Early Post-Operative Management

Role of the Lower Extremity Prostheses

IPOP

Patients are initially fitted with a IPOP (immediate post-operative prosthesis) within 2-3 hours of amputation for edema management. Use of IPOPs can also promote wound/suture healing and minimize risk for falls when WB in the preparatory prosthesis.

Ipop

The IPOP is fitted under anesthesia. Patients with fragile diabetes and advanced vascular disease may not be candidates for a IPOP, and will use soft dressings to help manage edema and promote healing.

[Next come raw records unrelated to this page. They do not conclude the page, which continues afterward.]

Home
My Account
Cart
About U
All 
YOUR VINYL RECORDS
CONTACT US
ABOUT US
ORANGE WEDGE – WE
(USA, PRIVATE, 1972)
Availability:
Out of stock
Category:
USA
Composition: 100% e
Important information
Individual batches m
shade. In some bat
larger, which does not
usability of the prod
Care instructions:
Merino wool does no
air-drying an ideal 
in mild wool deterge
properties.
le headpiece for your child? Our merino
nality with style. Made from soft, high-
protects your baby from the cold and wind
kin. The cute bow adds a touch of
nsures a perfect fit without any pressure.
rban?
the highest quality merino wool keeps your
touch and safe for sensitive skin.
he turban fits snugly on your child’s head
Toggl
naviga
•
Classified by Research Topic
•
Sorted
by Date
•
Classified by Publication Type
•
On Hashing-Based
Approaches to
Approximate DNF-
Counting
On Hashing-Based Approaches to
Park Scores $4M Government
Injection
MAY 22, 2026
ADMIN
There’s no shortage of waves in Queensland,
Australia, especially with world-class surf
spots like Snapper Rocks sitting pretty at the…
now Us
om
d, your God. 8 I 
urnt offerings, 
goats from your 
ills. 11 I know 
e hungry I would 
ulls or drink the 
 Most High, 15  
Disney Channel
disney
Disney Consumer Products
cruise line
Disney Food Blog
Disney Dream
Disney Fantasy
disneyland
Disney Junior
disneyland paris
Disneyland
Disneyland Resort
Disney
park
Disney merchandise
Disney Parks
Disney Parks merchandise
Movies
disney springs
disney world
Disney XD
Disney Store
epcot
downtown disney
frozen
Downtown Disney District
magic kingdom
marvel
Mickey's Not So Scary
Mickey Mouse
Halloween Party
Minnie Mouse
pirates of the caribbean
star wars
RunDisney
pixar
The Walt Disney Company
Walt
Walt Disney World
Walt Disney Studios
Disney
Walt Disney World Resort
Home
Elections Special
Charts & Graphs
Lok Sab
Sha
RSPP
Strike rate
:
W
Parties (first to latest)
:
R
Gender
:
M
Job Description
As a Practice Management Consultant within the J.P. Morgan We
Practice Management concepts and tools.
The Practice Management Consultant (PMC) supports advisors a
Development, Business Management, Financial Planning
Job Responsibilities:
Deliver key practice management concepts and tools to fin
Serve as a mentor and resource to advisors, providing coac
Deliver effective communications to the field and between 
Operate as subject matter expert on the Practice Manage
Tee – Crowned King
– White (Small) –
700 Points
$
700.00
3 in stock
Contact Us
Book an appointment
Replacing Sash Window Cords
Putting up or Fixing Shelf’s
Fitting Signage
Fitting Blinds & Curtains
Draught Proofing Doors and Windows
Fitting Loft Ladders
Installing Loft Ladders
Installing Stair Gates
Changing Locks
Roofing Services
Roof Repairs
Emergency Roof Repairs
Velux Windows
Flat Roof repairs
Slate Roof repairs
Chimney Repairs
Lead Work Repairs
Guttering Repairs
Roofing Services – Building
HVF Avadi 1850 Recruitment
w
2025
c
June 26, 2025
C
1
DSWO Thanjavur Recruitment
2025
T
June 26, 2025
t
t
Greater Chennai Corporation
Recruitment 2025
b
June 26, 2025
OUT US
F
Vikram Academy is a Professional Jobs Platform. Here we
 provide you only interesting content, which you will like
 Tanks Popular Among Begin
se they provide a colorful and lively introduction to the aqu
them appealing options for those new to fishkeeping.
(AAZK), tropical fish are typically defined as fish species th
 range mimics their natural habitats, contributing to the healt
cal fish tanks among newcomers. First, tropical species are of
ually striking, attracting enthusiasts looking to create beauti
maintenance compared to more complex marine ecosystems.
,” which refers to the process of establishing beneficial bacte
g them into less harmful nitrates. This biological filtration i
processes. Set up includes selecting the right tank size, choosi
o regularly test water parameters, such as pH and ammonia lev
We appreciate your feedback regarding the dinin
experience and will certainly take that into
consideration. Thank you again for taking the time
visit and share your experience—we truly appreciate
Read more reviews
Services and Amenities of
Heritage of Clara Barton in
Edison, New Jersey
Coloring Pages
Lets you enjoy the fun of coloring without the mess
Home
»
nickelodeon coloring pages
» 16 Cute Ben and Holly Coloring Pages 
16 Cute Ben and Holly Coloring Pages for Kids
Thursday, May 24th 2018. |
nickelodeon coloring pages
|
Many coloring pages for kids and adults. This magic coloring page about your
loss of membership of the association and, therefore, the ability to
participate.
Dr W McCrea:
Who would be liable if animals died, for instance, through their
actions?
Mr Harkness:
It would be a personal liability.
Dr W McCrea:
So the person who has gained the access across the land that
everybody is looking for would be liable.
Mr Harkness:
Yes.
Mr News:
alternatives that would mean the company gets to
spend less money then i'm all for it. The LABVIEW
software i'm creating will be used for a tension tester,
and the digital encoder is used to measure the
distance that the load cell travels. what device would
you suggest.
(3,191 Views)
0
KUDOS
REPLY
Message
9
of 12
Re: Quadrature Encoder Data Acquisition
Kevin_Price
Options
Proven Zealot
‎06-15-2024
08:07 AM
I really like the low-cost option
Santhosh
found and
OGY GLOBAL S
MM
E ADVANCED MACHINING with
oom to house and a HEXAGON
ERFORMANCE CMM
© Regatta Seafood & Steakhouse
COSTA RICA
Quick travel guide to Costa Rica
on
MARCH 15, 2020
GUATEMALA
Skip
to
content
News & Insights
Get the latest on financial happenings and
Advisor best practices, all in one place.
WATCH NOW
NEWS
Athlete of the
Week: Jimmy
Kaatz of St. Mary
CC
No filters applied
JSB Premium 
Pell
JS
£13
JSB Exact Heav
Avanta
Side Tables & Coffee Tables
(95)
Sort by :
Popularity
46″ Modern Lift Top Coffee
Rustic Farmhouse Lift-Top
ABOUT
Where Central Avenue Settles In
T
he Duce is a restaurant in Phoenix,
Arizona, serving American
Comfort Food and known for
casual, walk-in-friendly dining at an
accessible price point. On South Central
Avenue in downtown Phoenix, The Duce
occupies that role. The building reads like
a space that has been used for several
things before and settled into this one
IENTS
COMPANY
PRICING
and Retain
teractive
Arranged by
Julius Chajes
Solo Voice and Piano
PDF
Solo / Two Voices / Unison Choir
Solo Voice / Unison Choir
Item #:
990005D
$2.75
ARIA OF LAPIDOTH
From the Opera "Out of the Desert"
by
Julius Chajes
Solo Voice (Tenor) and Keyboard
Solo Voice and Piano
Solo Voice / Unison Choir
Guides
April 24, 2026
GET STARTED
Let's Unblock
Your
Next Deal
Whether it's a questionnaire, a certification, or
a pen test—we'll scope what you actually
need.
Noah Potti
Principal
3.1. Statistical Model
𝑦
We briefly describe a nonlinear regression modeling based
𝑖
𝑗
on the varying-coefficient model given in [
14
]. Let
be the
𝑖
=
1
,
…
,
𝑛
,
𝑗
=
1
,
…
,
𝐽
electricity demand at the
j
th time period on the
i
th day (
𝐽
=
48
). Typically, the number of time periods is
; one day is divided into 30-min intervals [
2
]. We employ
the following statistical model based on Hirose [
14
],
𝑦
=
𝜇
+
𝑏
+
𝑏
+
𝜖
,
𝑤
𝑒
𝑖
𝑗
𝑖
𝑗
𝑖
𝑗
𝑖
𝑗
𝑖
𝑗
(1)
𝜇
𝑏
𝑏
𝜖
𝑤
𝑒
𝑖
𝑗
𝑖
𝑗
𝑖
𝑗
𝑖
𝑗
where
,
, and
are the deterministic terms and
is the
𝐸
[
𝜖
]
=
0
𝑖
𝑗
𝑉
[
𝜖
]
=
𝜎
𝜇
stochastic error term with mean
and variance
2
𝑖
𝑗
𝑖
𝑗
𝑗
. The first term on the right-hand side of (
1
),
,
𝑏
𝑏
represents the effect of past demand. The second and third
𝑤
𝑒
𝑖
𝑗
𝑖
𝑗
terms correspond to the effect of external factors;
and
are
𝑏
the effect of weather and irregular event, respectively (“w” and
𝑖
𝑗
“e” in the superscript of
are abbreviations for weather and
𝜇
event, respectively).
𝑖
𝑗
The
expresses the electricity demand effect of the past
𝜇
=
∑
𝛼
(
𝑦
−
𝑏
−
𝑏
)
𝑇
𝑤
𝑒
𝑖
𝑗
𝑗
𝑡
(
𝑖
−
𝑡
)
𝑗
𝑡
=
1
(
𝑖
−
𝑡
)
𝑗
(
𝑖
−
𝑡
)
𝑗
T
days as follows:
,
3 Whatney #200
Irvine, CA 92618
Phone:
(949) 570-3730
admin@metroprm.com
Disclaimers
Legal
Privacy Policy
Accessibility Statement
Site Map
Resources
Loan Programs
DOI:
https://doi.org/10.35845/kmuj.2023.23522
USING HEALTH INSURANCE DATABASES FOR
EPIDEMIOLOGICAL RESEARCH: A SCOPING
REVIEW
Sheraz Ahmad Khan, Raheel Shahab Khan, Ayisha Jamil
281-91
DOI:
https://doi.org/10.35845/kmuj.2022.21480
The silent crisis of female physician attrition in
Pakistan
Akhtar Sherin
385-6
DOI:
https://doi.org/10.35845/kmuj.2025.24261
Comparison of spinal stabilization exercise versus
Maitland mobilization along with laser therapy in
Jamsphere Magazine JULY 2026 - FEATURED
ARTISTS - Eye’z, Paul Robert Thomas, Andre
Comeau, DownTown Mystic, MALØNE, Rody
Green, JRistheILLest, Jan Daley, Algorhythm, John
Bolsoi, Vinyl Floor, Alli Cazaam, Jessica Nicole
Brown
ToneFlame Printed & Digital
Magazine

Shrinkers are pull-on type socks which can offer swelling management when rigid dressing is removed (needs to be worn 24 hours/day

Preparatory Prosthesis

The type of preparatory prothesis is determined by the MD. This test prosthesis is fit as soon as suture is healed. The function of the prosthesis is to continue to reduce edema and allow for adjustability at the final fit and prosthesis type is determined. A patient may need multiple sockets as the side of the limb is reduced and it lacks complete cosmetic finish. Patients are often altering their gait as they learn to ambulate, so adjustability of the prosthesis is key.

Common pressure areas include condyles, fibula, tibial tuberosity, and posterior aspect of the knee

 

Role of Physical Therapy

Interventions post-amputation are directed at maximizing function and minimizing complications that result in poor prosthetic fit. The rehab team works closely with the patient to monitor skin, manage swelling, prevent falls, and recondition for the energy cost associated with donning/doffing and ambulating with a prosthetic limb.